The goal of the new lawsuit, The Los Angeles Police Protective League versus the City of Los Angeles and Police Chief Michel Moore, is to, “Go to court (and) take all legal action to claw back or take back the photographs and names of officers that are out there that shouldn’t be out there,” according to Robert Rico, an attorney for the Los Angeles Police Protective League, the union representing LAPD officers.

However, according to the union, much damage has already been done, even if there was a clawback of information.

“This will not be a perfect solution, but unfortunately, it’s the only solution. And we, on behalf of our members, will do whatever we can to force the city to get back to court,” Rico said.

It’s been two weeks since the LAPD acknowledged what it called the “accidental release of photos and personal information” of more than 9,300 officers in response to a public records request.

At a Tuesday news conference, Moore touted the city’s lower murder rate, but he has yet to publicly respond to the new lawsuit.

In a separate case last week, the union succeeded in getting the Killer Cop 1984 Twitter account suspended. That account allegedly weaponized the information release and offered bounties on officers of up to $2,000.

But the Stop LAPD Spying website, which incorporated the information in the data release to create a searchable database, is still up.

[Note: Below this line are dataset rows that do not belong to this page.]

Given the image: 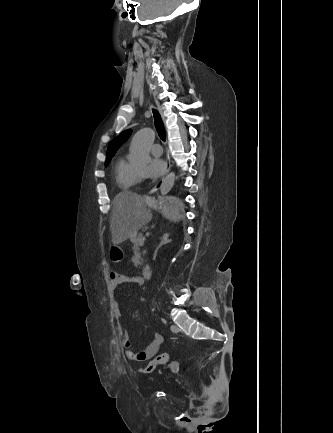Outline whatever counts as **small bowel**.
Returning a JSON list of instances; mask_svg holds the SVG:
<instances>
[{"mask_svg":"<svg viewBox=\"0 0 333 433\" xmlns=\"http://www.w3.org/2000/svg\"><path fill=\"white\" fill-rule=\"evenodd\" d=\"M133 283L135 285H140L142 283V279L139 276H130L121 274L119 272H111L110 274V284L114 293L117 292L119 286L123 283ZM114 311L117 317L121 316V308L119 303L116 301L114 305ZM164 342V337L160 333H155L148 343V345L141 351H135L132 348V341L130 339L129 333L126 330L121 331V344L125 349V356L128 360L133 362H145L153 359L158 353L161 344ZM172 371H176L178 369V364L174 363L171 366Z\"/></svg>","mask_w":333,"mask_h":433,"instance_id":"1","label":"small bowel"}]
</instances>
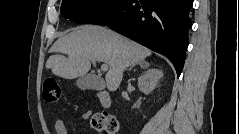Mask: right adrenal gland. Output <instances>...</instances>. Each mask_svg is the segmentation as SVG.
<instances>
[{
    "label": "right adrenal gland",
    "mask_w": 239,
    "mask_h": 134,
    "mask_svg": "<svg viewBox=\"0 0 239 134\" xmlns=\"http://www.w3.org/2000/svg\"><path fill=\"white\" fill-rule=\"evenodd\" d=\"M144 64H145L146 67L149 66V64L146 63V62H140V63H139V65H140L141 67H144ZM133 67H134V66H130V68H129L128 70H131Z\"/></svg>",
    "instance_id": "obj_1"
}]
</instances>
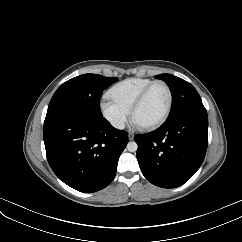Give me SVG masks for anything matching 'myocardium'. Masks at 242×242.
Returning a JSON list of instances; mask_svg holds the SVG:
<instances>
[{
	"label": "myocardium",
	"mask_w": 242,
	"mask_h": 242,
	"mask_svg": "<svg viewBox=\"0 0 242 242\" xmlns=\"http://www.w3.org/2000/svg\"><path fill=\"white\" fill-rule=\"evenodd\" d=\"M156 85H163L168 93V101H167V105L165 107L164 112L162 113V115L154 122L150 123V124H146V125H138L140 128L142 129H153L158 127L159 125H161L165 119L167 118L171 107H172V103H173V93H172V89L169 86L168 83H166L163 80H156L154 82H152L150 85H148L142 92L141 94L137 97V99L135 100V102L133 103L130 113H131V118L132 121L134 123L135 122V114L137 112V110L140 108V106L143 104V102L145 101L146 97L148 96V94L150 93V91L156 86Z\"/></svg>",
	"instance_id": "myocardium-1"
}]
</instances>
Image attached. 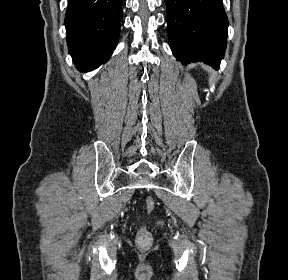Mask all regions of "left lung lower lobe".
Wrapping results in <instances>:
<instances>
[{"instance_id":"left-lung-lower-lobe-1","label":"left lung lower lobe","mask_w":288,"mask_h":280,"mask_svg":"<svg viewBox=\"0 0 288 280\" xmlns=\"http://www.w3.org/2000/svg\"><path fill=\"white\" fill-rule=\"evenodd\" d=\"M171 50L182 63L215 69L224 57L228 19L222 0H165Z\"/></svg>"}]
</instances>
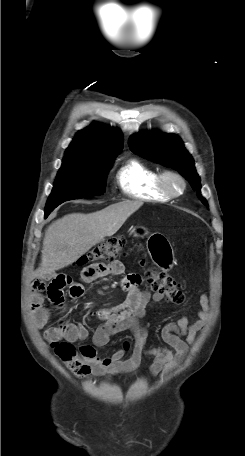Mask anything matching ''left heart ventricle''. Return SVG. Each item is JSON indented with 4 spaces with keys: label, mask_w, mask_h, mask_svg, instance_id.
I'll return each mask as SVG.
<instances>
[{
    "label": "left heart ventricle",
    "mask_w": 245,
    "mask_h": 456,
    "mask_svg": "<svg viewBox=\"0 0 245 456\" xmlns=\"http://www.w3.org/2000/svg\"><path fill=\"white\" fill-rule=\"evenodd\" d=\"M170 184L174 190L178 191L180 189V184L177 180L171 179Z\"/></svg>",
    "instance_id": "left-heart-ventricle-1"
}]
</instances>
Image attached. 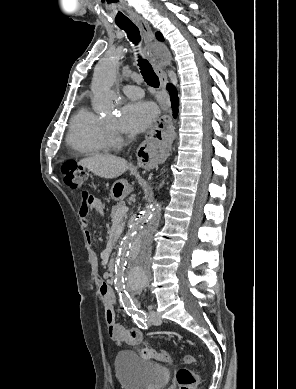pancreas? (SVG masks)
<instances>
[{"instance_id":"obj_1","label":"pancreas","mask_w":296,"mask_h":389,"mask_svg":"<svg viewBox=\"0 0 296 389\" xmlns=\"http://www.w3.org/2000/svg\"><path fill=\"white\" fill-rule=\"evenodd\" d=\"M123 206H125V203H124L123 201L118 202L117 205L114 206V207L112 208L110 217H111L112 219H114V218H115V215H116V212H117L121 207H123Z\"/></svg>"}]
</instances>
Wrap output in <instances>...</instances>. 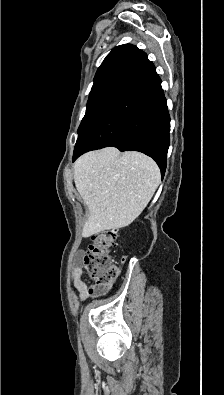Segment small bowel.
Masks as SVG:
<instances>
[{"label":"small bowel","instance_id":"obj_1","mask_svg":"<svg viewBox=\"0 0 224 395\" xmlns=\"http://www.w3.org/2000/svg\"><path fill=\"white\" fill-rule=\"evenodd\" d=\"M83 257V251L77 256V261L72 269V280L74 288L79 292V298L86 300L90 297H96L108 292L114 286V283L98 284L90 283L85 275V271L80 264Z\"/></svg>","mask_w":224,"mask_h":395}]
</instances>
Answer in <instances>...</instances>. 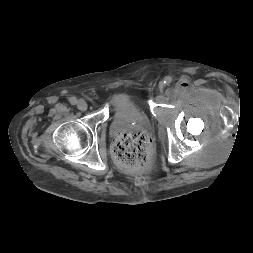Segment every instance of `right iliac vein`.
I'll list each match as a JSON object with an SVG mask.
<instances>
[{"label": "right iliac vein", "instance_id": "1", "mask_svg": "<svg viewBox=\"0 0 253 253\" xmlns=\"http://www.w3.org/2000/svg\"><path fill=\"white\" fill-rule=\"evenodd\" d=\"M77 106H78V109L81 110V111H85V110H87V108H88L87 103H86L83 99H80V100L78 101Z\"/></svg>", "mask_w": 253, "mask_h": 253}]
</instances>
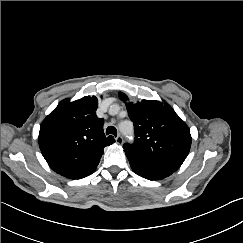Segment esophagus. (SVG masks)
<instances>
[{
    "mask_svg": "<svg viewBox=\"0 0 243 243\" xmlns=\"http://www.w3.org/2000/svg\"><path fill=\"white\" fill-rule=\"evenodd\" d=\"M115 140H116V143H117V144H122V143H123V137H122L121 135H118V136L115 138Z\"/></svg>",
    "mask_w": 243,
    "mask_h": 243,
    "instance_id": "obj_1",
    "label": "esophagus"
}]
</instances>
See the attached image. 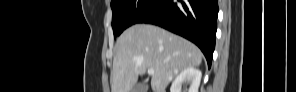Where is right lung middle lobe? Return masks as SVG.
Segmentation results:
<instances>
[{"instance_id":"1","label":"right lung middle lobe","mask_w":296,"mask_h":92,"mask_svg":"<svg viewBox=\"0 0 296 92\" xmlns=\"http://www.w3.org/2000/svg\"><path fill=\"white\" fill-rule=\"evenodd\" d=\"M160 0H112V28L114 37L120 35L127 27L137 23L152 10Z\"/></svg>"}]
</instances>
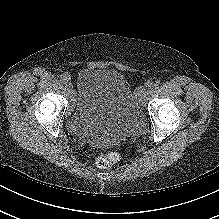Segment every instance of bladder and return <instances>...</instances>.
Listing matches in <instances>:
<instances>
[{
    "mask_svg": "<svg viewBox=\"0 0 219 219\" xmlns=\"http://www.w3.org/2000/svg\"><path fill=\"white\" fill-rule=\"evenodd\" d=\"M76 102L66 118L70 132L99 134L113 143L146 129L143 110L127 79L110 69L87 68L78 78Z\"/></svg>",
    "mask_w": 219,
    "mask_h": 219,
    "instance_id": "obj_1",
    "label": "bladder"
}]
</instances>
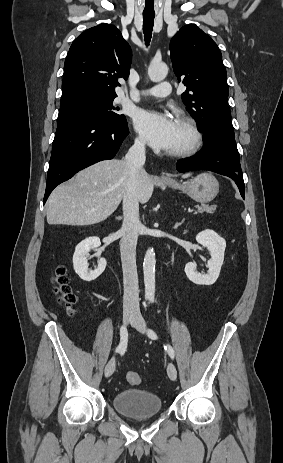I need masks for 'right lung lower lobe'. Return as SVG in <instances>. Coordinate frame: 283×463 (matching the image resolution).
Masks as SVG:
<instances>
[{
	"instance_id": "1",
	"label": "right lung lower lobe",
	"mask_w": 283,
	"mask_h": 463,
	"mask_svg": "<svg viewBox=\"0 0 283 463\" xmlns=\"http://www.w3.org/2000/svg\"><path fill=\"white\" fill-rule=\"evenodd\" d=\"M129 134L122 121L82 118L58 126L52 145L44 203L52 190L98 161L112 159Z\"/></svg>"
}]
</instances>
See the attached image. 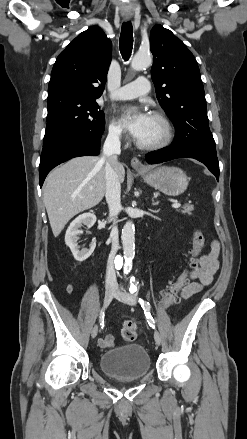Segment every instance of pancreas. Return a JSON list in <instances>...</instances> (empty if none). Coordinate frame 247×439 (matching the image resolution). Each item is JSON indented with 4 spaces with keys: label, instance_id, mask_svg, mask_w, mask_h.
I'll return each instance as SVG.
<instances>
[{
    "label": "pancreas",
    "instance_id": "obj_1",
    "mask_svg": "<svg viewBox=\"0 0 247 439\" xmlns=\"http://www.w3.org/2000/svg\"><path fill=\"white\" fill-rule=\"evenodd\" d=\"M193 210H194L193 205L186 204L183 206L181 213L191 215Z\"/></svg>",
    "mask_w": 247,
    "mask_h": 439
}]
</instances>
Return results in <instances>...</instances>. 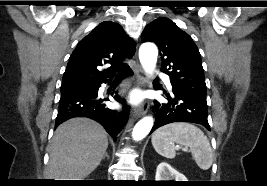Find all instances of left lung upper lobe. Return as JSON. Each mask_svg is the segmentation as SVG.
Returning <instances> with one entry per match:
<instances>
[{"mask_svg": "<svg viewBox=\"0 0 267 186\" xmlns=\"http://www.w3.org/2000/svg\"><path fill=\"white\" fill-rule=\"evenodd\" d=\"M143 42H154L160 50L161 71L171 78L173 87L206 97L201 55L192 38L170 19L161 17L148 24Z\"/></svg>", "mask_w": 267, "mask_h": 186, "instance_id": "obj_1", "label": "left lung upper lobe"}]
</instances>
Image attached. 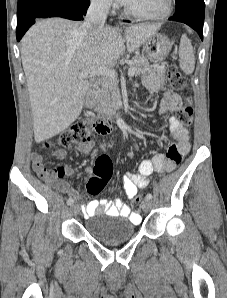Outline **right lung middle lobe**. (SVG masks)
Returning <instances> with one entry per match:
<instances>
[{"label":"right lung middle lobe","mask_w":227,"mask_h":298,"mask_svg":"<svg viewBox=\"0 0 227 298\" xmlns=\"http://www.w3.org/2000/svg\"><path fill=\"white\" fill-rule=\"evenodd\" d=\"M30 1H32V0H18L17 8L29 3Z\"/></svg>","instance_id":"1"}]
</instances>
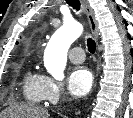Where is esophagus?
<instances>
[{"label": "esophagus", "instance_id": "obj_1", "mask_svg": "<svg viewBox=\"0 0 133 118\" xmlns=\"http://www.w3.org/2000/svg\"><path fill=\"white\" fill-rule=\"evenodd\" d=\"M81 5H82L84 13L87 16L92 35L95 38V40L97 41L99 33H98V24H97V21L94 16V11L90 7L87 0H81Z\"/></svg>", "mask_w": 133, "mask_h": 118}]
</instances>
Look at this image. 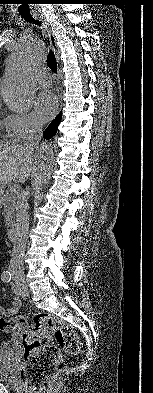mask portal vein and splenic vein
<instances>
[{
    "instance_id": "18ae733b",
    "label": "portal vein and splenic vein",
    "mask_w": 153,
    "mask_h": 393,
    "mask_svg": "<svg viewBox=\"0 0 153 393\" xmlns=\"http://www.w3.org/2000/svg\"><path fill=\"white\" fill-rule=\"evenodd\" d=\"M19 189H20L19 185H16V184L11 187V191H13V192H18Z\"/></svg>"
}]
</instances>
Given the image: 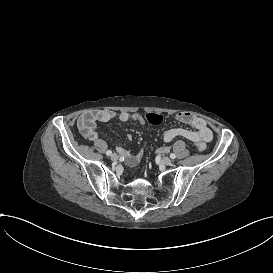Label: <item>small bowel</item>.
Segmentation results:
<instances>
[{
    "label": "small bowel",
    "mask_w": 273,
    "mask_h": 273,
    "mask_svg": "<svg viewBox=\"0 0 273 273\" xmlns=\"http://www.w3.org/2000/svg\"><path fill=\"white\" fill-rule=\"evenodd\" d=\"M85 115L80 116L76 120L75 138L77 140H83L85 144H92L93 142L98 144V152L100 154H107L109 152V145L103 143L96 129L97 122H108L112 120H119L121 122L135 121L141 125L145 124V118L140 113H130L126 111L116 112L113 110H98L83 113ZM95 129L91 127L94 124ZM176 120L190 125L192 128L174 127L167 129L162 136L164 142H171L176 138H185L191 141L200 151L204 150L206 144L213 139V132L209 128L207 122L196 115L183 112L176 115ZM131 139V136H129ZM121 150L123 160L125 164L131 168L135 166V154L124 151L122 145H118Z\"/></svg>",
    "instance_id": "1"
}]
</instances>
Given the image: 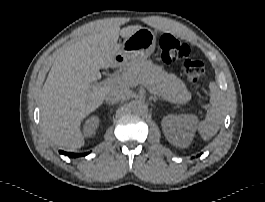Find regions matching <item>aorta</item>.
I'll list each match as a JSON object with an SVG mask.
<instances>
[{
	"label": "aorta",
	"mask_w": 265,
	"mask_h": 202,
	"mask_svg": "<svg viewBox=\"0 0 265 202\" xmlns=\"http://www.w3.org/2000/svg\"><path fill=\"white\" fill-rule=\"evenodd\" d=\"M132 111L137 114H145L148 111V106L143 101H135L132 104Z\"/></svg>",
	"instance_id": "aorta-1"
}]
</instances>
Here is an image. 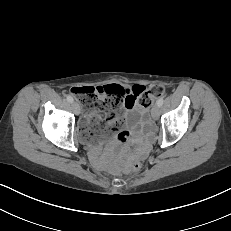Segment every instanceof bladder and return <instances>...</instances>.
<instances>
[{
  "mask_svg": "<svg viewBox=\"0 0 231 231\" xmlns=\"http://www.w3.org/2000/svg\"><path fill=\"white\" fill-rule=\"evenodd\" d=\"M98 132L104 134V131L98 127L96 128L94 125L87 123L77 127L76 136L83 144L88 145L95 143L99 139Z\"/></svg>",
  "mask_w": 231,
  "mask_h": 231,
  "instance_id": "1",
  "label": "bladder"
}]
</instances>
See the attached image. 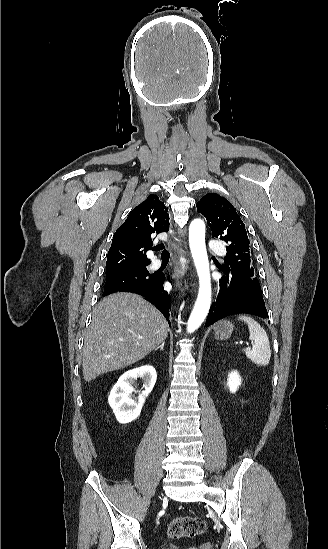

The fallout has some officers who work undercover second-guessing their assignments and questioning why some officers in internal affairs were not part of the release. They’re dismissing the chief’s apology, and skepticism abounds over what he knew and when.

“I think this is something that would be obvious: If you’re gonna release photos, you would think that the chief would know about it. So, for the chief to say he doesn’t know about it, I just don’t believe it one bit,” said one undercover officer who spoke with NewsNation on the condition of anonymity.

Neither Moore nor the LAPD responded to a NewsNation request for comment. The LA City Attorney’s Office responded with “no comment.”